Une nationale à l’approche d’une ville moyenne de Corée : Miryang. Pour certains le nom de cette ville symbolise l’alliance du soleil et du secret. Pour d’autres, il ne s’agit que d’une cité ordinaire. À la périphérie de cette ville, une femme et son enfant attendent une dépanneuse. Comme pour jouer, l’enfant fait le mort sur le bas-côté. À moins que l’idée de quitter Séoul pour venir vivre dans cette bourgade provinciale ne l’enchante guère. Trop petit peut-être pour comprendre qu’ils accomplissent là le rêve du père récemment décédé accidentellement. À savoir, s’installer dans la ville natale de ce dernier pour repartir à zéro. Malgré les bruits et les regards complaisants entourant leur arrivée dans la ville, l’installation de Shin-ae, et de son fils se fait en douceur, « Moderato cantabile » – comme pourrait le murmurer Shin-ae lors de ses cours de piano. Plus qu’accueillant car loin d’être désintéressé, le garagiste du coin leur ouvre même les (petites) portes de cet univers mi-urbain mi-provincial. Mais l’adage est connu : un malheur n’arrive jamais tout seul. Un soir, l’enfant disparaît, kidnappé. À partir de là, le déroulement scénaristique du film accumulera jusqu’à l’épuisement les rebondissements les plus outranciers. L’enfer s’ouvre en effet sous les pieds de Shin-ae et n’en finira plus de l’absorber. Douleur animale, ferveur religieuse, crise agnostique, dépravation sexuelle et folie pure la traversent. Une traversée existentielle que nous finissons nous par suivre avec ennui, voire agacement, tellement Lee Chang-dong semble vouloir nous faire otages des flux émotionnels saturant l’écran. Focalisé sur l’expérience intérieure de Shin-ae, cette « brebis égarée » cherchant à tout prix une issue pour tourner le dos à la sidération l’accablant, le récit de Secret Sunshine manque indéniablement de demi-teintes.

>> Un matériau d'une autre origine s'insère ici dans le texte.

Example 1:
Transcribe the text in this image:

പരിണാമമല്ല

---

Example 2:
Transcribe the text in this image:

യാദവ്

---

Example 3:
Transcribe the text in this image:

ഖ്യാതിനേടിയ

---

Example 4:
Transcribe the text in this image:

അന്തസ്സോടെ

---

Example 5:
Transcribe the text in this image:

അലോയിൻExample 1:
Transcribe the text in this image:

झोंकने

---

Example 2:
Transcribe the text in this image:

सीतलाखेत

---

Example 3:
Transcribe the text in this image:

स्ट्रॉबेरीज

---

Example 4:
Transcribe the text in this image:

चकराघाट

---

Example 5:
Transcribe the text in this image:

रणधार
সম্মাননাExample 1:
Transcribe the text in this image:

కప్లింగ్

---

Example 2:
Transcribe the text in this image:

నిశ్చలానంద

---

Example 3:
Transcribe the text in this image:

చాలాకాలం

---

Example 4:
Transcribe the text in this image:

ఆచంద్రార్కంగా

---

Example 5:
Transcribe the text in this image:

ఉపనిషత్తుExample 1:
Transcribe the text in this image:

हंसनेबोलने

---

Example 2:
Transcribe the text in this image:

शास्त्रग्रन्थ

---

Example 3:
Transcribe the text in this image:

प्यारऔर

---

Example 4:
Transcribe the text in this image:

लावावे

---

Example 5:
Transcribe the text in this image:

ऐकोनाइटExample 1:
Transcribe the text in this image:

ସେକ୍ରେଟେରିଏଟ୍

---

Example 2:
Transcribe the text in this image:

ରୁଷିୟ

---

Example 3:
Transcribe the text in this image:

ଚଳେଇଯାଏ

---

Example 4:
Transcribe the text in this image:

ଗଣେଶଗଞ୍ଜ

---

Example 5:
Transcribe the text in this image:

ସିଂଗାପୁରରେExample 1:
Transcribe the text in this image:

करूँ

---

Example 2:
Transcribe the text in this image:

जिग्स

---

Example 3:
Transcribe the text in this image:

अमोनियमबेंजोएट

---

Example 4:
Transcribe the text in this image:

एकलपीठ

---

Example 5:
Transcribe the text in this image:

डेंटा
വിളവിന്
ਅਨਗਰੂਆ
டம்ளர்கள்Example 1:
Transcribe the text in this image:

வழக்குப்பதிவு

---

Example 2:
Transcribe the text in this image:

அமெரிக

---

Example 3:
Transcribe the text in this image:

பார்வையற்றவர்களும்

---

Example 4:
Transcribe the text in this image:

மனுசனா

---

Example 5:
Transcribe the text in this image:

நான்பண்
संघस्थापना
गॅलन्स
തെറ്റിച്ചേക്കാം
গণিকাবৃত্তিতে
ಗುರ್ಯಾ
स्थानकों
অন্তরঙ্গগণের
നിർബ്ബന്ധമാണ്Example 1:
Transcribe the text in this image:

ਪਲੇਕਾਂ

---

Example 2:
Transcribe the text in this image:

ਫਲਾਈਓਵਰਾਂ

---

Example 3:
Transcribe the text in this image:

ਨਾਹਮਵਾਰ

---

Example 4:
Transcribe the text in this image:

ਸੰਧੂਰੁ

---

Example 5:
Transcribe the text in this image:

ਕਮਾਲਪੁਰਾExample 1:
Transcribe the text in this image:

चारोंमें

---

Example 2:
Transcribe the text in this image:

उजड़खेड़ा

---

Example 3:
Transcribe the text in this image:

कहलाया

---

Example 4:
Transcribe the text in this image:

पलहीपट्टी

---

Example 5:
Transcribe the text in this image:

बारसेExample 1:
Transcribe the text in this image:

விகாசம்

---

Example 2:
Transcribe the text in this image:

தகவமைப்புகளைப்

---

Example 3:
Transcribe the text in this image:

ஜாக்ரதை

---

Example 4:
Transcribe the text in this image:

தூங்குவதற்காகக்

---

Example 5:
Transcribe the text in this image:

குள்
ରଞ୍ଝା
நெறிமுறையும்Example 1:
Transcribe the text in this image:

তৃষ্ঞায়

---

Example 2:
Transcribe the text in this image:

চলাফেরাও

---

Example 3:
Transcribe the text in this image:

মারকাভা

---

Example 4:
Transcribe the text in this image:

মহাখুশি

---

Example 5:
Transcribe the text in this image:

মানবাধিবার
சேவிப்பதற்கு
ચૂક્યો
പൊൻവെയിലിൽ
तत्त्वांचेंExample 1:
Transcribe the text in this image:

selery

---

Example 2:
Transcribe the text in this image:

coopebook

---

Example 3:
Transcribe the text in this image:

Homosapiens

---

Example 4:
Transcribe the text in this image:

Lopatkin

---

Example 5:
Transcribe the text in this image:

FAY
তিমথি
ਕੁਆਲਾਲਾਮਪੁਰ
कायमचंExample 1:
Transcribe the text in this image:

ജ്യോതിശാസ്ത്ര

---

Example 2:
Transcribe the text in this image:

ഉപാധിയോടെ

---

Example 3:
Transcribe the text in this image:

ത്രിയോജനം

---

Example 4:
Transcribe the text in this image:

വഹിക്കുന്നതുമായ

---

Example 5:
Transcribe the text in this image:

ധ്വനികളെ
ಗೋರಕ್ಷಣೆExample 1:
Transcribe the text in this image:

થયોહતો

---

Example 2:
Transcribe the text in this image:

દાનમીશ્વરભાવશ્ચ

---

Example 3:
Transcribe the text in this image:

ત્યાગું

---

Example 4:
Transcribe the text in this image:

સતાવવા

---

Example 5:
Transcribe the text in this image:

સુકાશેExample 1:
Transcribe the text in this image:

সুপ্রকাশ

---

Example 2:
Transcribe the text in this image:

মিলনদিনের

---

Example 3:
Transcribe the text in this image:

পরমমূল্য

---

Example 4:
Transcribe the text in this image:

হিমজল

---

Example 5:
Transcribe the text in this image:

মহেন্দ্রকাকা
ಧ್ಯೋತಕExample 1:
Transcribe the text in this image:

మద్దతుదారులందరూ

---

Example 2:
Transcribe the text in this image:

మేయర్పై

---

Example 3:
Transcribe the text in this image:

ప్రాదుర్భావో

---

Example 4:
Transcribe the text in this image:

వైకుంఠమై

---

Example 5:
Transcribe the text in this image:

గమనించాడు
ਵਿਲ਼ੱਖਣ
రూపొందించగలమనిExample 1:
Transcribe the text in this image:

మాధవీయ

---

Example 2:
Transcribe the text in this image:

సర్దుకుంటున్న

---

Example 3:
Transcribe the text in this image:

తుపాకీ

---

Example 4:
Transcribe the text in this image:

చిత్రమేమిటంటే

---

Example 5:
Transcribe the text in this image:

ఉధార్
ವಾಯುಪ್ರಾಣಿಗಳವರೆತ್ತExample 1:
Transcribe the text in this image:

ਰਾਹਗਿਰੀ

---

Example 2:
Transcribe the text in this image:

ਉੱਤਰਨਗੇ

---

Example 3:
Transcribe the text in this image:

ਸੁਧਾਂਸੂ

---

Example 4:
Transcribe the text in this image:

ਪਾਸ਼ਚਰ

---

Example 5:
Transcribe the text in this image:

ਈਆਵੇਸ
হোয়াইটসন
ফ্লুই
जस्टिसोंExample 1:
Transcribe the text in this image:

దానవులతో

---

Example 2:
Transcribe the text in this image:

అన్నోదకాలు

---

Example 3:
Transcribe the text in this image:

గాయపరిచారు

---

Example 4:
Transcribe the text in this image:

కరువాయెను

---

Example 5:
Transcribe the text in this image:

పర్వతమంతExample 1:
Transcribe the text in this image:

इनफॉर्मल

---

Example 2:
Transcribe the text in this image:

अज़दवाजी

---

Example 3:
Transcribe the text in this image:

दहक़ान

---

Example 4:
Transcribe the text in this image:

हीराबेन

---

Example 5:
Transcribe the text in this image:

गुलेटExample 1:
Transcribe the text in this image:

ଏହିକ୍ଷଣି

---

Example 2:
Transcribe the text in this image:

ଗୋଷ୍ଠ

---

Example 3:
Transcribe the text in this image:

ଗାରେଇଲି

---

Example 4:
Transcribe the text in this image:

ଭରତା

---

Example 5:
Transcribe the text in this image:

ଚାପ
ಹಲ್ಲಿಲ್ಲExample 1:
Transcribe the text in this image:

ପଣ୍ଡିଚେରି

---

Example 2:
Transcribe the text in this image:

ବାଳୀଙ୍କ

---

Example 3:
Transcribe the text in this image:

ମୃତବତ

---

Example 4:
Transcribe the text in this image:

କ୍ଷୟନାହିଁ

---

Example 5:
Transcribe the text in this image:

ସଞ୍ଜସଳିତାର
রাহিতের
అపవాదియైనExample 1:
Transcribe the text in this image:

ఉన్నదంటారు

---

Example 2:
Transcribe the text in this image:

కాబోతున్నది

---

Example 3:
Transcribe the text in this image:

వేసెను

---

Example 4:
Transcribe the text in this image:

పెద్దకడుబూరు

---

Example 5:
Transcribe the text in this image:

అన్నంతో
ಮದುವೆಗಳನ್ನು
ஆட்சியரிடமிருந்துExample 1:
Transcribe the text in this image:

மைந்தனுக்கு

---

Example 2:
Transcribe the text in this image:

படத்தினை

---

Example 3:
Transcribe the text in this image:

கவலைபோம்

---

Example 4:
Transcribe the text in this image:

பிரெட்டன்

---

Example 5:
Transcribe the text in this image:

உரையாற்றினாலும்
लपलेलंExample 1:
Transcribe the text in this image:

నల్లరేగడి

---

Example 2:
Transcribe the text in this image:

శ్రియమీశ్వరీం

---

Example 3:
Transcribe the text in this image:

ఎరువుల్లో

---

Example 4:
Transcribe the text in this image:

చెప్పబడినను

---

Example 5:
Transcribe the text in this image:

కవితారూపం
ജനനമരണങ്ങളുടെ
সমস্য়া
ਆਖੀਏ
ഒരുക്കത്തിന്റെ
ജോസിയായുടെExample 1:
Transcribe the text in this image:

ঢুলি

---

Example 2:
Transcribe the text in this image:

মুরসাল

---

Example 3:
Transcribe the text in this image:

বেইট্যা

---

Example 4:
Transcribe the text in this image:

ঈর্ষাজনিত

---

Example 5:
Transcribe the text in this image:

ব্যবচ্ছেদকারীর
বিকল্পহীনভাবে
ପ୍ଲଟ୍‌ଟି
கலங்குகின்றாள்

Et Dieu dans tout ça ? Bientôt, le destin de cette femme ne semble qu’un prétexte pour explorer le bienfondé du pouvoir de la religion à sauver les âmes perdues. Filmées sur un mode documentaire frôlant la caricature, les séquences de prières déroutent. Le point de vue de Lee Chang-dong sur la question religieuse est-il à ce point incertain qu’il se refuse à asseoir un propos cohérent ? Toujours est-il qu’en proposant à la fois une vision bienheureuse – voire simplette (le metteur en scène ne l’aura pas volé, lui qui explique s’être « efforcé de choisir des têtes aussi sympathiques que possible pour les rôles de chrétiens » (?!)) – et désenchantée du protestantisme sud-coréen, le film aboutit à un non-lieu : ni la foi, ni le suicide, ce geste-offense à la morale religieuse donc, ne seraient voies de rédemption possible.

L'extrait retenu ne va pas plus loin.